**GIVEN RECORDS:**
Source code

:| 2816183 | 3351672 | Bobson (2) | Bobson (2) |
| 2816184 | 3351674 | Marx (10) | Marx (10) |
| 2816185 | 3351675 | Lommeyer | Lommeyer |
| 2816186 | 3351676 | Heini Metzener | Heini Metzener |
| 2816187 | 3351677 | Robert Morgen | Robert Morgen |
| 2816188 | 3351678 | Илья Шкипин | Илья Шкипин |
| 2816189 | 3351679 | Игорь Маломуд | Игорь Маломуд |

---

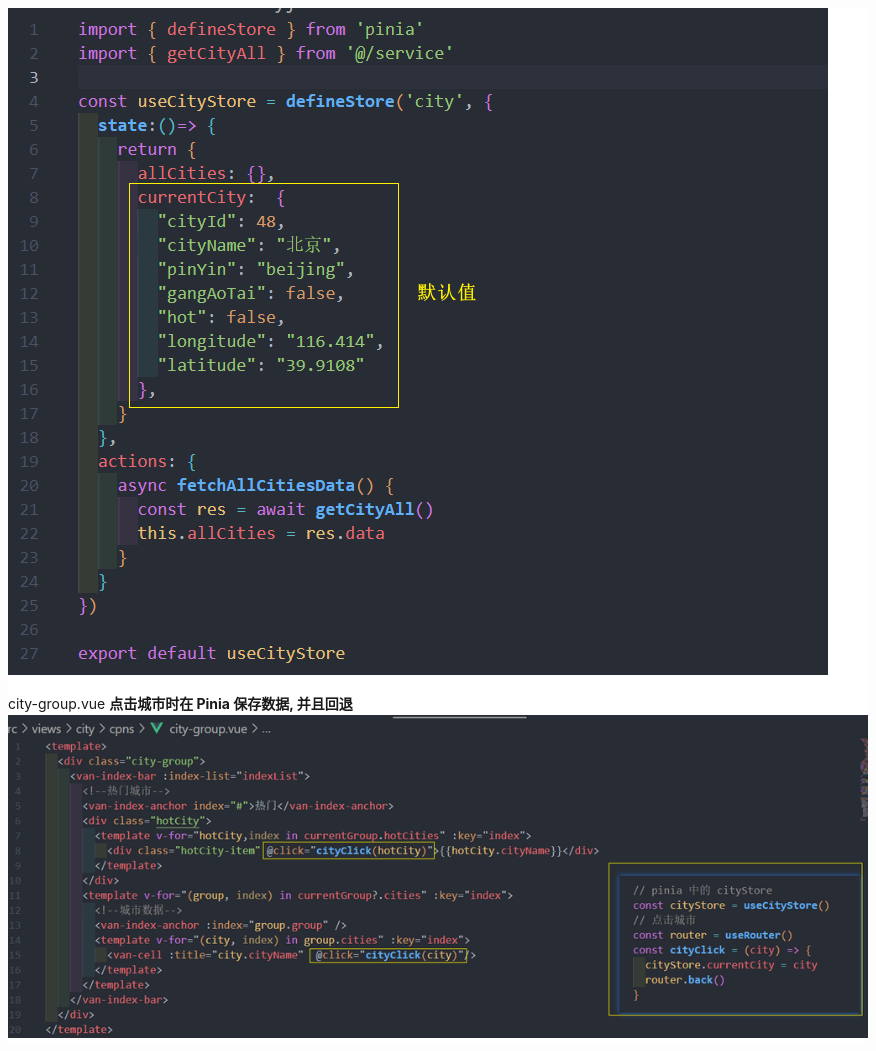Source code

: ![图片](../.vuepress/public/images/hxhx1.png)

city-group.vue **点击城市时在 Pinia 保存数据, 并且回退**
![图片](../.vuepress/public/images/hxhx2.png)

**EXERCISE GOAL:** From the line holding "(2) | Bobson (2) |" to the line holding "Morgen | Robert Morgen |", inclusive, restate each line above exactly as written.

**FINISHED TASK:**
:| 2816183 | 3351672 | Bobson (2) | Bobson (2) |
| 2816184 | 3351674 | Marx (10) | Marx (10) |
| 2816185 | 3351675 | Lommeyer | Lommeyer |
| 2816186 | 3351676 | Heini Metzener | Heini Metzener |
| 2816187 | 3351677 | Robert Morgen | Robert Morgen |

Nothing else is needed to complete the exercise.